On the face of it, there's nothing wrong with that. Presidents often rely on trusted family members for counsel and advice. James Buchanan was a bachelor whose niece, Harriet Lane, took on a lot of the duties normally given to first ladies. Gerald Ford's daughter, Susan, took on a lot of responsibilities after her mother had a mastectomy. And Hillary Clinton is perhaps the most notable example of a presidential family member formally taking on concrete policy issues (though many others have done the same informally).
And presidential family members aren't just a sounding board; they can also serve as very effective advocates for a president' policy platforms, potentially connecting with groups of voters the president himself is having trouble reaching.

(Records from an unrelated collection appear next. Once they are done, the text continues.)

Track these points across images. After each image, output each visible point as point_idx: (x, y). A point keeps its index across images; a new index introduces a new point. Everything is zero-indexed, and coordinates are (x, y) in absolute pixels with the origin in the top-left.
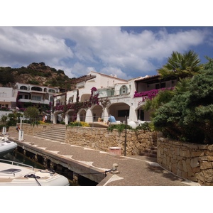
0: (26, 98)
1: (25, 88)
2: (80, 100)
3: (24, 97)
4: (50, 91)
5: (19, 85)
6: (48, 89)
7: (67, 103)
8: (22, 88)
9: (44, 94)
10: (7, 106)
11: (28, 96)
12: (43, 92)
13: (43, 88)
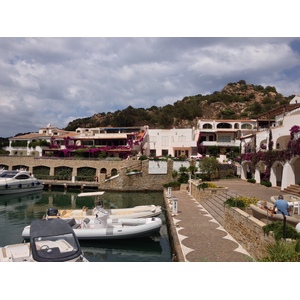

Ivanka Trump: A life in the spotlight
But Ivanka Trump's proximity to her father's administration has presented problems. White House counselor Kellyanne Conway was “counseled” after overtly promoting Ivanka Trump-branded jewelry on television. And while Ivanka Trump has reportedly divested her common stock, she still receives fixed payments from the Trump Organization and clearly has an interest in its continued success.
It's hard to say exactly how much sway Ivanka Trump has over her father, but she's thought to be one of his closest advisers, along with her husband, Jared Kushner, who does have an official position in the administration. The two of them are in a position to influence policy (and appear to want to use it), and wield an enormous amount of power in a different kind of currency: access to Trump himself.
She is clearly an effective surrogate for the president. She’s likable and popular, and despite a few hiccups around her branded products, she’s been an effective conduit for his policies. And as long as she’s a positive public relations presence, who can help sell her dad’s policies to the American people, we’re likely to see a lot of Ivanka Trump around the White House.